Independent review procedures only work well in conjunction with civil liability and when reviews are truly independent of the HMOs. Privatized third party review systems, such as those established by the GOP plan, permit bureaucratic maneuvers by HMOs that an ill patient has neither the time nor capability to defend against. The possibility of damages against an HMO, should that patient not get appropriate care, will compel the time-sensitive hospital admission or urgent treatment approval that can save a life. Moreover, when HMOs pay for reviews and choose when such reviews are warranted, patients will have no legitimate appeal. A private review system (one in which the third-party reviewer is not a public entity) keeps the control with HMOs that contract out for reviews and the physicians who decide them. Physicians must recommend appeals, even though the HMOs put doctors financially at risk for treatment costs. Other doctors must decide appeals based, often, on less than perfect notes from treating physicians. The privatized review system is fraught with traps for the patient unless HMOs know that they will face significant damages if they do not do all they can to make the system work for those seeking an appeal.
Executive salary caps should apply to any HMO that services Medicare or otherwise receives tax money. Obscene HMO extravagance is a stark contrast to the penuriousness HMOs show toward patients. One HMO C.E.O., Steven Wiggins of Oxford, collected $30.7 million in 1997 even though his company recorded consistent losses after computer problems caused it to lose track of billing records and medical costs. If patients are to suffer under HMO rationing of medically necessary services, HMOs that receive public monies must not be allowed to squander precious dollars on lavish executive compensation packages. Prudent limits should be set for executive pay at HMOs receiving substantial taxpayer dollars.
In addition, a facility to encourage consumers to band together on a statewide basis, at their own volition and without any taxpayer money being used, to form consumer health action groups should be authorized. This would take the form of laws requiring government and health industry envelopes, sent to people for customary purposes, such as bills or government checks, to contain, at no expense to sender, a postage-paid envelope—letter that invites paid memberships from consumers to these state chartered private consumer associations.
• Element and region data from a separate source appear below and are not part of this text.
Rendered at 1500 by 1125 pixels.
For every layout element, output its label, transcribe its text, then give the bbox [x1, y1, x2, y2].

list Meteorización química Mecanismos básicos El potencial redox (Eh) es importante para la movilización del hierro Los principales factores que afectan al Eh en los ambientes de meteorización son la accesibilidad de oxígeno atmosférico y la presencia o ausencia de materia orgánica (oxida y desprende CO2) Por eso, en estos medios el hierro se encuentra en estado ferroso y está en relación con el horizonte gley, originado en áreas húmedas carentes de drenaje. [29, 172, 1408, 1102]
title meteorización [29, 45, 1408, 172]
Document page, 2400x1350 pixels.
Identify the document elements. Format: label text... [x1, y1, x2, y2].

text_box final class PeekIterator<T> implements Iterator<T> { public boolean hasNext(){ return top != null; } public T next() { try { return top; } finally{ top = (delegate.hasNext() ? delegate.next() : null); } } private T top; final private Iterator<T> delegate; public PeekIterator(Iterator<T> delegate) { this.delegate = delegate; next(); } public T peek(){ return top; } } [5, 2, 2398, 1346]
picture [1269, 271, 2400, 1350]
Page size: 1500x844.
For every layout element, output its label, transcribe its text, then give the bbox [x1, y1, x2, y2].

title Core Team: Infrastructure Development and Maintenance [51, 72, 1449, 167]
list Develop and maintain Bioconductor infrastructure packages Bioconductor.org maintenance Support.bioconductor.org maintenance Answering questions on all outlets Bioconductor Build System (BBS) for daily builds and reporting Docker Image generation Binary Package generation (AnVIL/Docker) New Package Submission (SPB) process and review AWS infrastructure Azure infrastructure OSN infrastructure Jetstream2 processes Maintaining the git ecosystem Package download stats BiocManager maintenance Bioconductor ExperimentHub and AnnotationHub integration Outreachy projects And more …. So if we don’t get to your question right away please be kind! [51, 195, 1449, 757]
The Illinois Consumer Utility Board, in the residential ratepayer area, offers an instructive analogy.
These principles are the bare-bones beginning of reforms. They are the minimum patients deserve to even the balance of power between themselves and HMO corporations that are turning doctors’ offices and hospitals into commercially dominated domains. If serious reform is not enacted soon, patients and taxpayers will be paying the price for more years to come.